▶ _Problem to work on_: Print a faithful copy of the data below, word for word, with the pictures left out.

▶ _Source records_:
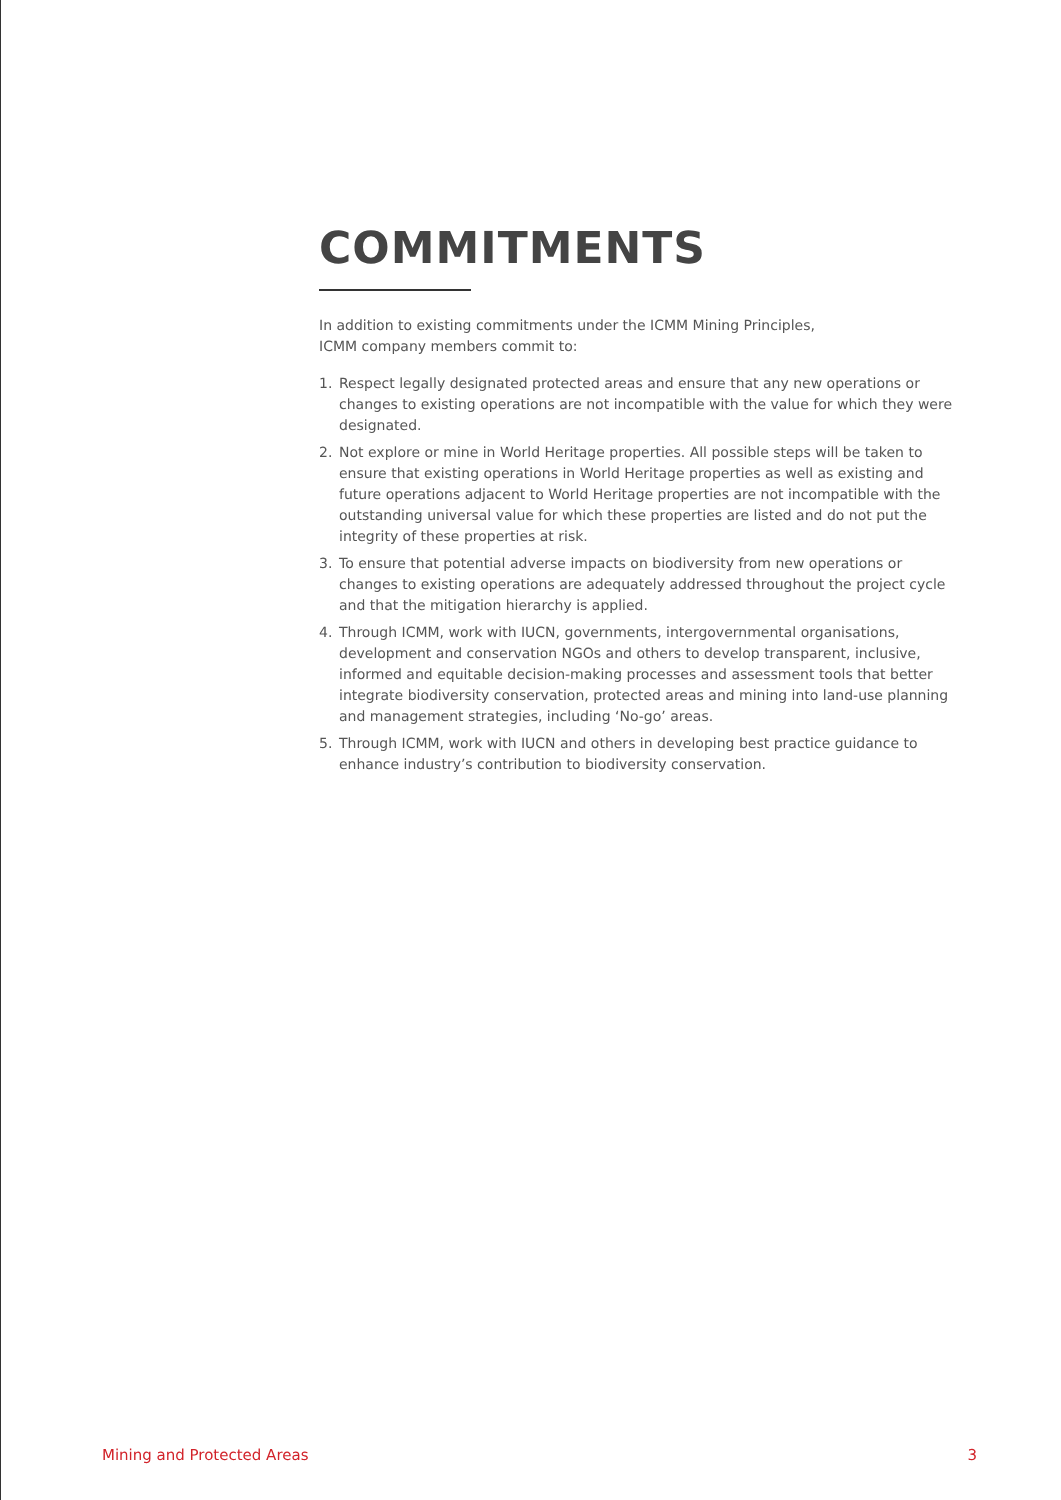COMMITMENTS
In addition to existing commitments under the ICMM Mining Principles,
ICMM company members commit to:
1. Respect legally designated protected areas and ensure that any new operations or changes to existing operations are not incompatible with the value for which they were designated.
2. Not explore or mine in World Heritage properties. All possible steps will be taken to ensure that existing operations in World Heritage properties as well as existing and future operations adjacent to World Heritage properties are not incompatible with the outstanding universal value for which these properties are listed and do not put the integrity of these properties at risk.
3. To ensure that potential adverse impacts on biodiversity from new operations or changes to existing operations are adequately addressed throughout the project cycle and that the mitigation hierarchy is applied.
4. Through ICMM, work with IUCN, governments, intergovernmental organisations, development and conservation NGOs and others to develop transparent, inclusive, informed and equitable decision-making processes and assessment tools that better integrate biodiversity conservation, protected areas and mining into land-use planning and management strategies, including ‘No-go’ areas.
5. Through ICMM, work with IUCN and others in developing best practice guidance to enhance industry’s contribution to biodiversity conservation.
Mining and Protected Areas 3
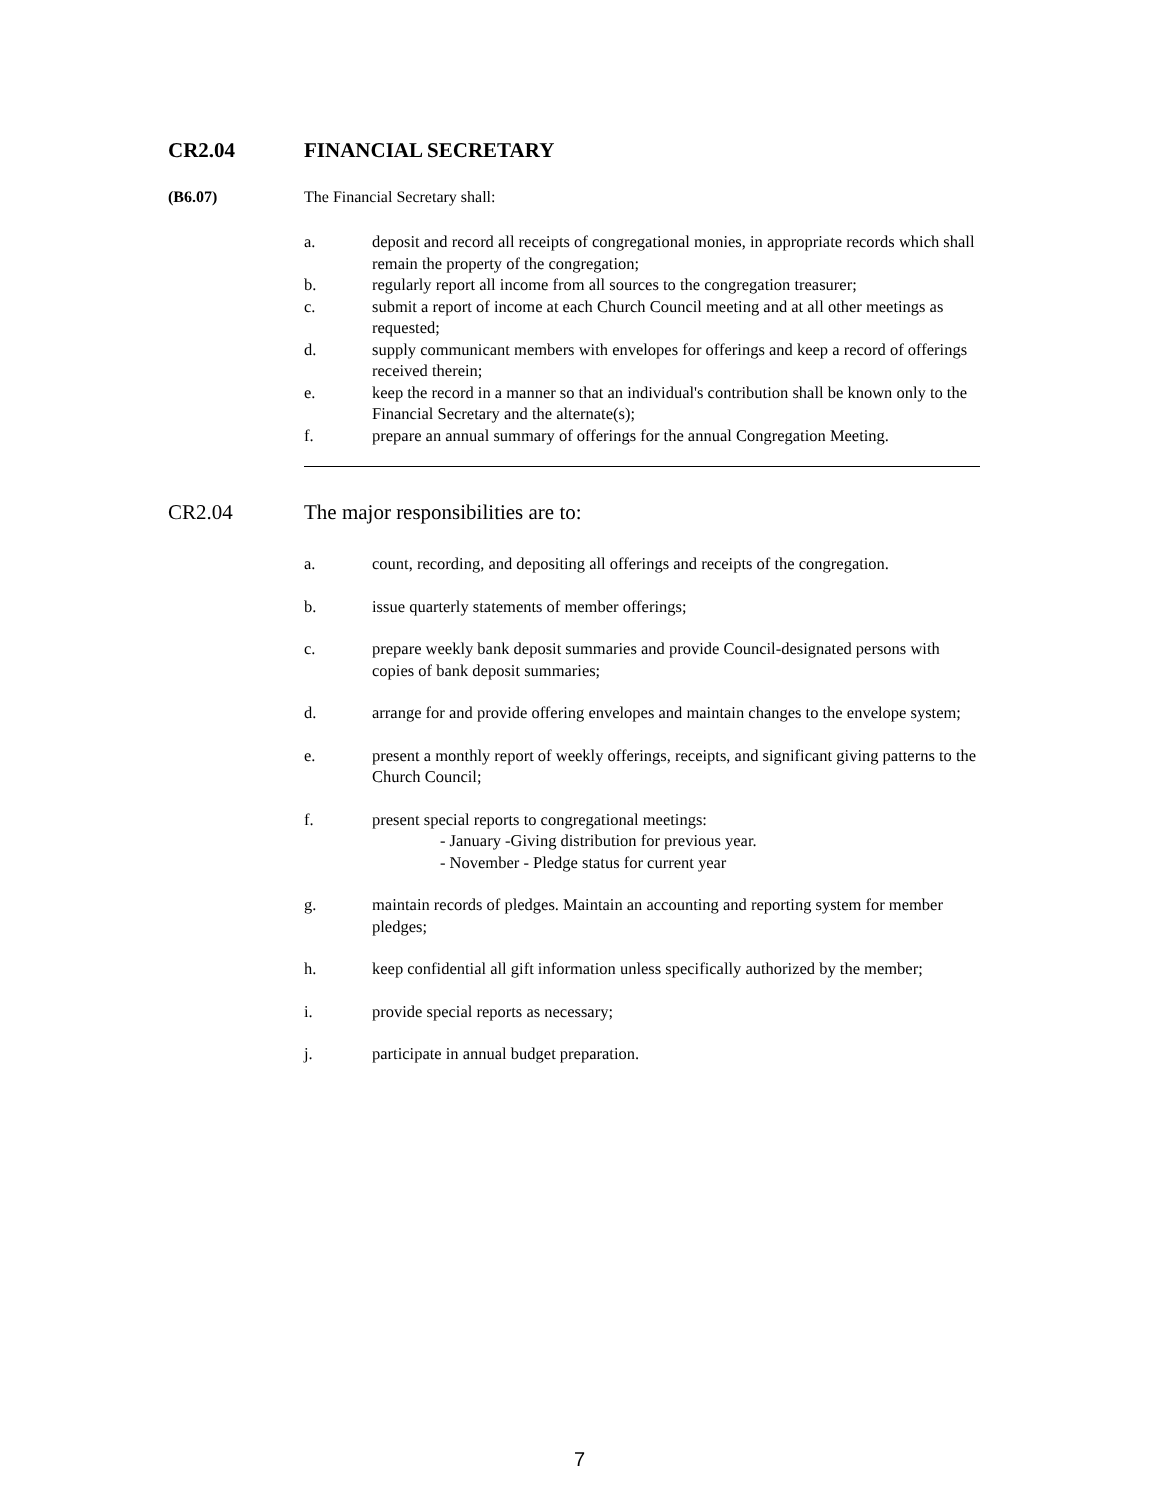CR2.04 FINANCIAL SECRETARY
(B6.07) The Financial Secretary shall:
a. deposit and record all receipts of congregational monies, in appropriate records which shall remain the property of the congregation;
b. regularly report all income from all sources to the congregation treasurer;
c. submit a report of income at each Church Council meeting and at all other meetings as requested;
d. supply communicant members with envelopes for offerings and keep a record of offerings received therein;
e. keep the record in a manner so that an individual's contribution shall be known only to the Financial Secretary and the alternate(s);
f. prepare an annual summary of offerings for the annual Congregation Meeting.
CR2.04 The major responsibilities are to:
a. count, recording, and depositing all offerings and receipts of the congregation.
b. issue quarterly statements of member offerings;
c. prepare weekly bank deposit summaries and provide Council-designated persons with copies of bank deposit summaries;
d. arrange for and provide offering envelopes and maintain changes to the envelope system;
e. present a monthly report of weekly offerings, receipts, and significant giving patterns to the Church Council;
f. present special reports to congregational meetings:
- January -Giving distribution for previous year.
- November - Pledge status for current year
g. maintain records of pledges. Maintain an accounting and reporting system for member pledges;
h. keep confidential all gift information unless specifically authorized by the member;
i. provide special reports as necessary;
j. participate in annual budget preparation.
7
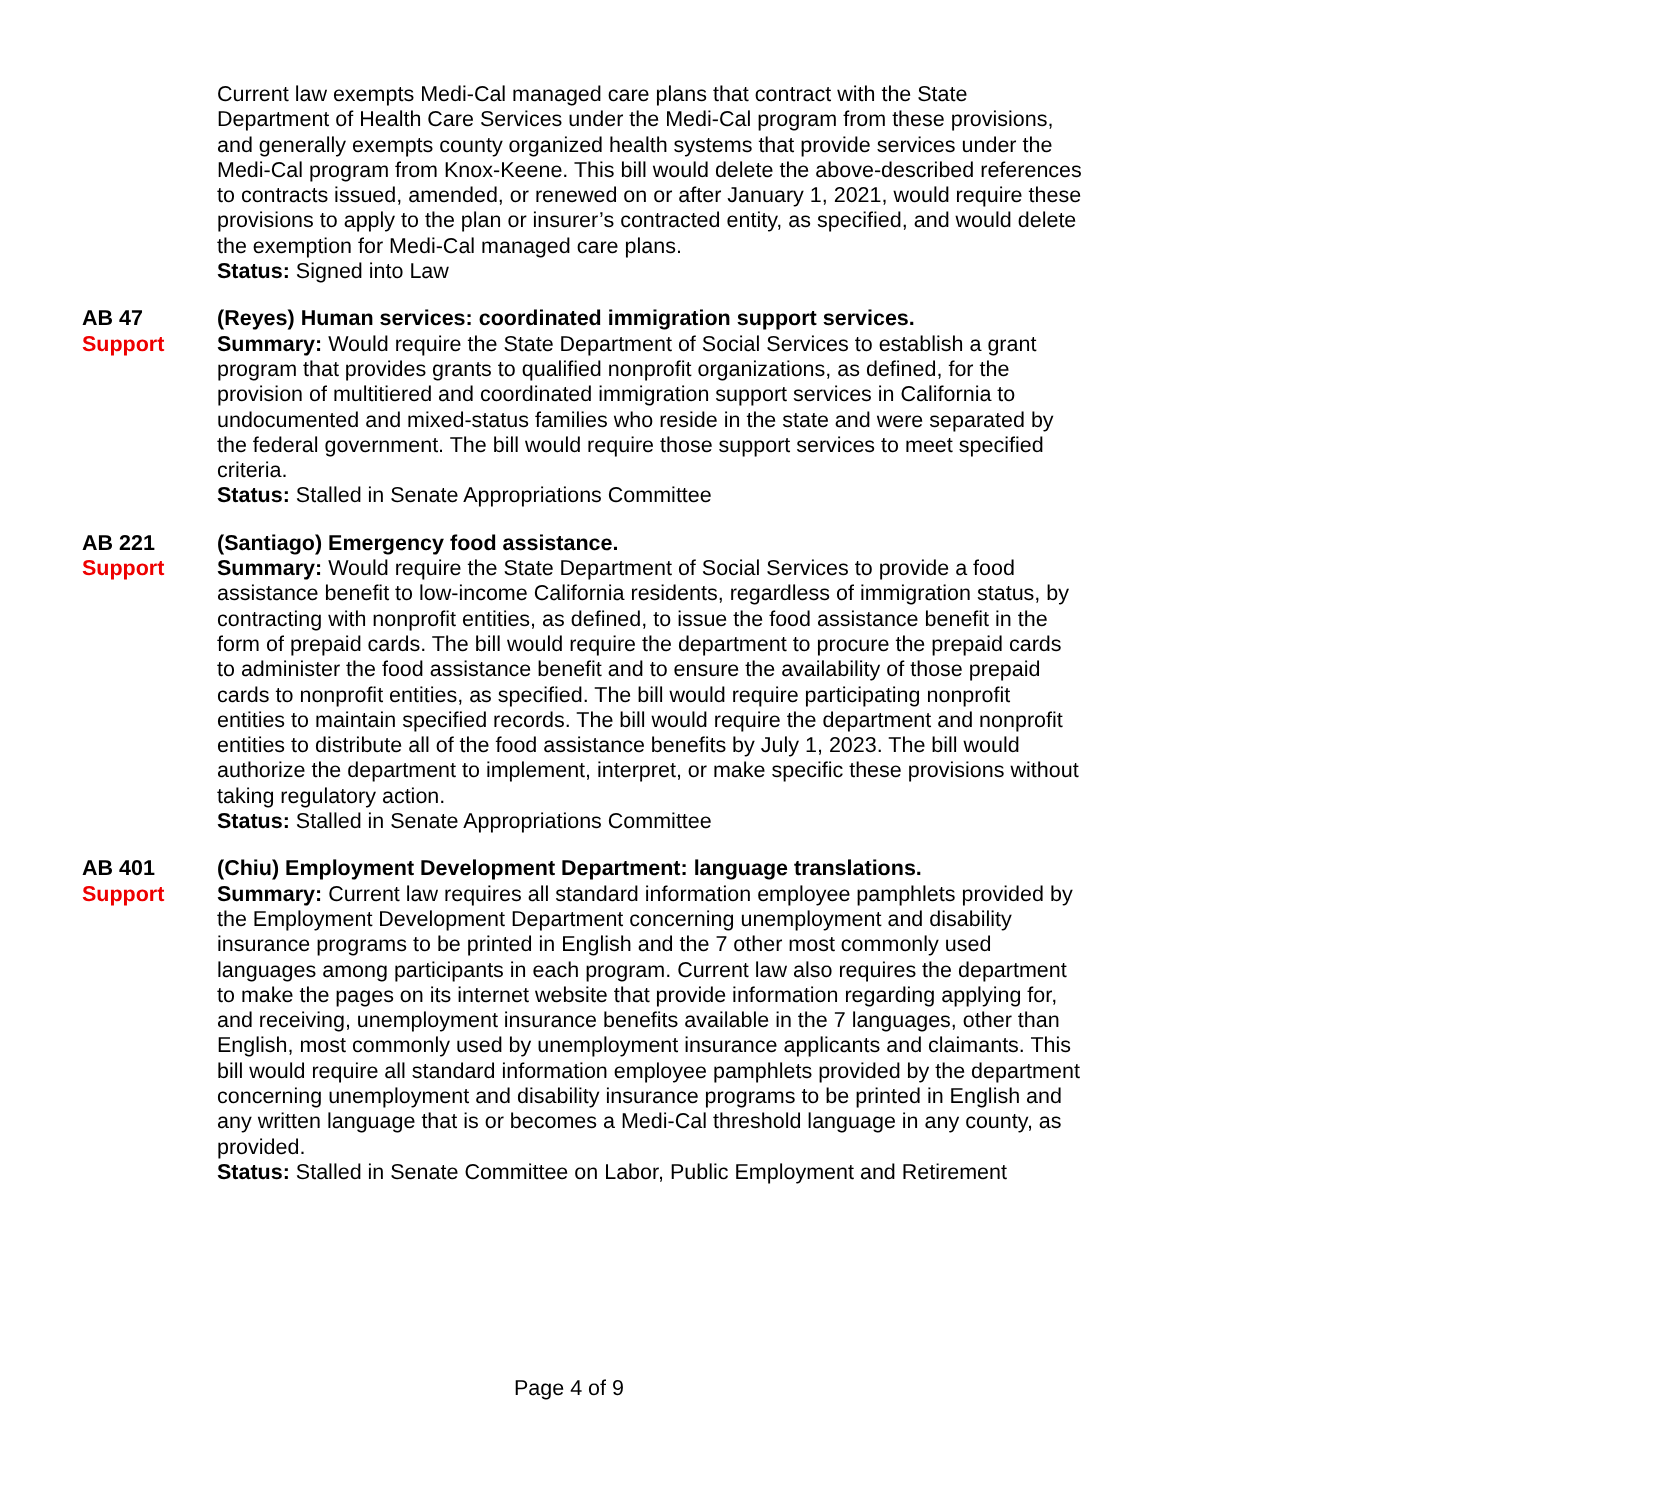Current law exempts Medi-Cal managed care plans that contract with the State Department of Health Care Services under the Medi-Cal program from these provisions, and generally exempts county organized health systems that provide services under the Medi-Cal program from Knox-Keene. This bill would delete the above-described references to contracts issued, amended, or renewed on or after January 1, 2021, would require these provisions to apply to the plan or insurer’s contracted entity, as specified, and would delete the exemption for Medi-Cal managed care plans.
Status: Signed into Law
AB 47
Support
(Reyes) Human services: coordinated immigration support services.
Summary: Would require the State Department of Social Services to establish a grant program that provides grants to qualified nonprofit organizations, as defined, for the provision of multitiered and coordinated immigration support services in California to undocumented and mixed-status families who reside in the state and were separated by the federal government. The bill would require those support services to meet specified criteria.
Status: Stalled in Senate Appropriations Committee
AB 221
Support
(Santiago) Emergency food assistance.
Summary: Would require the State Department of Social Services to provide a food assistance benefit to low-income California residents, regardless of immigration status, by contracting with nonprofit entities, as defined, to issue the food assistance benefit in the form of prepaid cards. The bill would require the department to procure the prepaid cards to administer the food assistance benefit and to ensure the availability of those prepaid cards to nonprofit entities, as specified. The bill would require participating nonprofit entities to maintain specified records. The bill would require the department and nonprofit entities to distribute all of the food assistance benefits by July 1, 2023. The bill would authorize the department to implement, interpret, or make specific these provisions without taking regulatory action.
Status: Stalled in Senate Appropriations Committee
AB 401
Support
(Chiu) Employment Development Department: language translations.
Summary: Current law requires all standard information employee pamphlets provided by the Employment Development Department concerning unemployment and disability insurance programs to be printed in English and the 7 other most commonly used languages among participants in each program. Current law also requires the department to make the pages on its internet website that provide information regarding applying for, and receiving, unemployment insurance benefits available in the 7 languages, other than English, most commonly used by unemployment insurance applicants and claimants. This bill would require all standard information employee pamphlets provided by the department concerning unemployment and disability insurance programs to be printed in English and any written language that is or becomes a Medi-Cal threshold language in any county, as provided.
Status: Stalled in Senate Committee on Labor, Public Employment and Retirement
Page 4 of 9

▶ _Solution below_:
COMMITMENTS
In addition to existing commitments under the ICMM Mining Principles,
ICMM company members commit to:
1. Respect legally designated protected areas and ensure that any new operations or changes to existing operations are not incompatible with the value for which they were designated.
2. Not explore or mine in World Heritage properties. All possible steps will be taken to ensure that existing operations in World Heritage properties as well as existing and future operations adjacent to World Heritage properties are not incompatible with the outstanding universal value for which these properties are listed and do not put the integrity of these properties at risk.
3. To ensure that potential adverse impacts on biodiversity from new operations or changes to existing operations are adequately addressed throughout the project cycle and that the mitigation hierarchy is applied.
4. Through ICMM, work with IUCN, governments, intergovernmental organisations, development and conservation NGOs and others to develop transparent, inclusive, informed and equitable decision-making processes and assessment tools that better integrate biodiversity conservation, protected areas and mining into land-use planning and management strategies, including ‘No-go’ areas.
5. Through ICMM, work with IUCN and others in developing best practice guidance to enhance industry’s contribution to biodiversity conservation.
Mining and Protected Areas 3
CR2.04 FINANCIAL SECRETARY
(B6.07) The Financial Secretary shall:
a. deposit and record all receipts of congregational monies, in appropriate records which shall remain the property of the congregation;
b. regularly report all income from all sources to the congregation treasurer;
c. submit a report of income at each Church Council meeting and at all other meetings as requested;
d. supply communicant members with envelopes for offerings and keep a record of offerings received therein;
e. keep the record in a manner so that an individual's contribution shall be known only to the Financial Secretary and the alternate(s);
f. prepare an annual summary of offerings for the annual Congregation Meeting.
CR2.04 The major responsibilities are to:
a. count, recording, and depositing all offerings and receipts of the congregation.
b. issue quarterly statements of member offerings;
c. prepare weekly bank deposit summaries and provide Council-designated persons with copies of bank deposit summaries;
d. arrange for and provide offering envelopes and maintain changes to the envelope system;
e. present a monthly report of weekly offerings, receipts, and significant giving patterns to the Church Council;
f. present special reports to congregational meetings:
- January -Giving distribution for previous year.
- November - Pledge status for current year
g. maintain records of pledges. Maintain an accounting and reporting system for member pledges;
h. keep confidential all gift information unless specifically authorized by the member;
i. provide special reports as necessary;
j. participate in annual budget preparation.
7
Current law exempts Medi-Cal managed care plans that contract with the State Department of Health Care Services under the Medi-Cal program from these provisions, and generally exempts county organized health systems that provide services under the Medi-Cal program from Knox-Keene. This bill would delete the above-described references to contracts issued, amended, or renewed on or after January 1, 2021, would require these provisions to apply to the plan or insurer’s contracted entity, as specified, and would delete the exemption for Medi-Cal managed care plans.
Status: Signed into Law
AB 47
Support
(Reyes) Human services: coordinated immigration support services.
Summary: Would require the State Department of Social Services to establish a grant program that provides grants to qualified nonprofit organizations, as defined, for the provision of multitiered and coordinated immigration support services in California to undocumented and mixed-status families who reside in the state and were separated by the federal government. The bill would require those support services to meet specified criteria.
Status: Stalled in Senate Appropriations Committee
AB 221
Support
(Santiago) Emergency food assistance.
Summary: Would require the State Department of Social Services to provide a food assistance benefit to low-income California residents, regardless of immigration status, by contracting with nonprofit entities, as defined, to issue the food assistance benefit in the form of prepaid cards. The bill would require the department to procure the prepaid cards to administer the food assistance benefit and to ensure the availability of those prepaid cards to nonprofit entities, as specified. The bill would require participating nonprofit entities to maintain specified records. The bill would require the department and nonprofit entities to distribute all of the food assistance benefits by July 1, 2023. The bill would authorize the department to implement, interpret, or make specific these provisions without taking regulatory action.
Status: Stalled in Senate Appropriations Committee
AB 401
Support
(Chiu) Employment Development Department: language translations.
Summary: Current law requires all standard information employee pamphlets provided by the Employment Development Department concerning unemployment and disability insurance programs to be printed in English and the 7 other most commonly used languages among participants in each program. Current law also requires the department to make the pages on its internet website that provide information regarding applying for, and receiving, unemployment insurance benefits available in the 7 languages, other than English, most commonly used by unemployment insurance applicants and claimants. This bill would require all standard information employee pamphlets provided by the department concerning unemployment and disability insurance programs to be printed in English and any written language that is or becomes a Medi-Cal threshold language in any county, as provided.
Status: Stalled in Senate Committee on Labor, Public Employment and Retirement
Page 4 of 9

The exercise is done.